■ STORED DATA ■
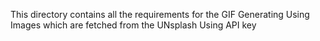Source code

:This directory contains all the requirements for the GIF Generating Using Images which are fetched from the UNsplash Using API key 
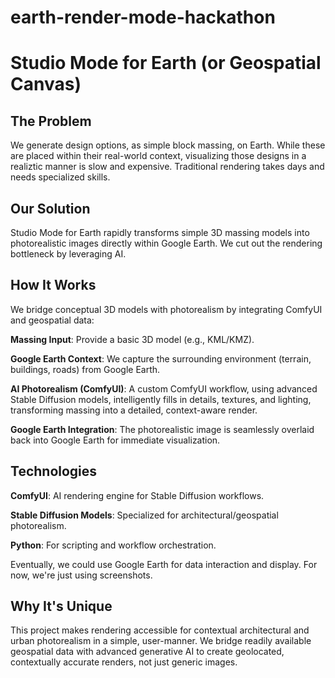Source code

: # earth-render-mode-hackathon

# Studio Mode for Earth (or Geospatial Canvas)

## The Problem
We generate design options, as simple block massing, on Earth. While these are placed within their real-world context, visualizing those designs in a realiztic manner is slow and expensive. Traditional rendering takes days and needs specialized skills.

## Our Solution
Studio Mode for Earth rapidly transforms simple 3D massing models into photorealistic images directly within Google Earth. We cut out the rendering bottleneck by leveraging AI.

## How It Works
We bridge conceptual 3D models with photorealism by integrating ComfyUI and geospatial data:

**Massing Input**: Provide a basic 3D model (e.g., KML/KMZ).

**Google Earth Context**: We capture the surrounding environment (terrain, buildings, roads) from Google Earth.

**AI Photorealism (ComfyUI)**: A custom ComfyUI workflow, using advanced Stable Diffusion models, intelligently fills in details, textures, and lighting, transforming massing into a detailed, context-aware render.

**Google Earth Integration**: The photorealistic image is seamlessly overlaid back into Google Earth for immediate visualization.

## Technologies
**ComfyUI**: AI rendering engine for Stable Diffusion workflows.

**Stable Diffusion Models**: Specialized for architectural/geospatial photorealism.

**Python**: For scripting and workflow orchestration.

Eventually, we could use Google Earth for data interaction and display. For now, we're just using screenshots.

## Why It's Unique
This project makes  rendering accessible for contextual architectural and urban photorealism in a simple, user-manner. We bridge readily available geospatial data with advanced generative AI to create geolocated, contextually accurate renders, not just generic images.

■ EXERCISE REQUIREMENTS ■
Can you rewrite the entries above with every "ComfyUI" changed to "InvokeAI" and nothing else altered, leaving out the pictures?

■ ANSWER BELOW ■
Source code

:This directory contains all the requirements for the GIF Generating Using Images which are fetched from the UNsplash Using API key 
Source code

: # earth-render-mode-hackathon

# Studio Mode for Earth (or Geospatial Canvas)

## The Problem
We generate design options, as simple block massing, on Earth. While these are placed within their real-world context, visualizing those designs in a realiztic manner is slow and expensive. Traditional rendering takes days and needs specialized skills.

## Our Solution
Studio Mode for Earth rapidly transforms simple 3D massing models into photorealistic images directly within Google Earth. We cut out the rendering bottleneck by leveraging AI.

## How It Works
We bridge conceptual 3D models with photorealism by integrating InvokeAI and geospatial data:

**Massing Input**: Provide a basic 3D model (e.g., KML/KMZ).

**Google Earth Context**: We capture the surrounding environment (terrain, buildings, roads) from Google Earth.

**AI Photorealism (InvokeAI)**: A custom InvokeAI workflow, using advanced Stable Diffusion models, intelligently fills in details, textures, and lighting, transforming massing into a detailed, context-aware render.

**Google Earth Integration**: The photorealistic image is seamlessly overlaid back into Google Earth for immediate visualization.

## Technologies
**InvokeAI**: AI rendering engine for Stable Diffusion workflows.

**Stable Diffusion Models**: Specialized for architectural/geospatial photorealism.

**Python**: For scripting and workflow orchestration.

Eventually, we could use Google Earth for data interaction and display. For now, we're just using screenshots.

## Why It's Unique
This project makes  rendering accessible for contextual architectural and urban photorealism in a simple, user-manner. We bridge readily available geospatial data with advanced generative AI to create geolocated, contextually accurate renders, not just generic images.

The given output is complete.